OK, run HJT in scan only and check then fix the following: O4 - HKLM\..\Run: [DXDllRegExe] dxdllreg.exe O9 - Extra button: (no name) - {CD67F990-D8E9-11d2-98FE-00C0F0318AFE} - (no file) Then please upload these files to Bruce. C:\WINDOWS\system32\dllcache\iedw.exe C:\Program Files\HPQ\Default Settings\cpqset.exe????????8?3?3?3??????? ???B???????????????B? ??????

HJT does not do MD5. The upload link for submitting files is http://uploads.malwarebytes.org/ the HJT forum in a subforum of the PC Help section and you must be pre-approved to work in there.

I don't know if you still have the key logger because I have not seen any logs that indicate it is gone. Please do not do scans with programs not asked. Adware found by AdAware are cookies i'm sure and not even in the class we are dealing with. I want to see the log from the full MBAM scan please. Be patient, I need food too, I need a break from this all day, I will get back to you.

Ok looks like you have a bad trojan on there O4 - HKLM\..\Run: [DXDllRegExe] dxdllreg.exe If you can find that please upload it to http://uploads.malwarebytes.org/ Now let's run ComboFix Review this article here how to use ComboFix Be sure you cover the section on How to install and use the Windows XP Recovery Console and make sure it is installed on your machine. This is important shoudl anything go wrong and we need to recover your PC and not lose all the data. 1. Download this file : http://download.bleepingcomputer.com/sUBs/ComboFix.exe 2. Double click combofix.exe. It will be a red icon with a white X on your desktop. Follow the prompts you will get a blue cmd prompt screen and a choice to choose Y or N. Choose Y and hit enter. 3. When finished, it shall produce a log for you. This logfile is located at C:\ComboFix.txt. Post that log and a HiJack log in your next reply Note: Do not mouseclick combofix's window while its running. That may cause it to stall.

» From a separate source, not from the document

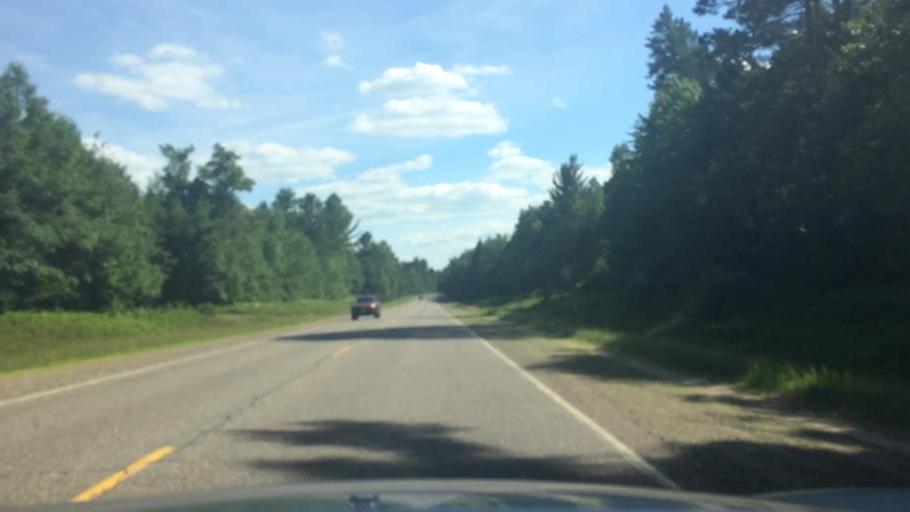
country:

OK, was HJT ran after the MBAM scan? I have to have these done in that order. For FF to be default browser here is an article

Well this is not good. I will be pointing Bruce & Marcin to this thread. Thanks Lurking for posting this.

OK, now the service will start? It's running. MBAM didn't start at boot but when I manually started it did update and tried the service it started.

We aren't done. Please post the logs I asked for. New MBAM log and new HJT log. Your welcome, but please let's finish this cleanup.

Hiya Lurking. What ya doin? Did you take action? I need to see the log after action taken, and a HJT log where I know you removed the stuff. Please update MBAM run a quick scan and post a new log for it and HJT.

You have to check the box to "Take Action" with MBAM. Your still infected from the log it found a ton of stuff. Update the program, current data base is 854, scan again post that log and a new HJT log. Looks like you didn't remove the lines in HJT I asked you to do also. Yes you can delete the files you uploaded.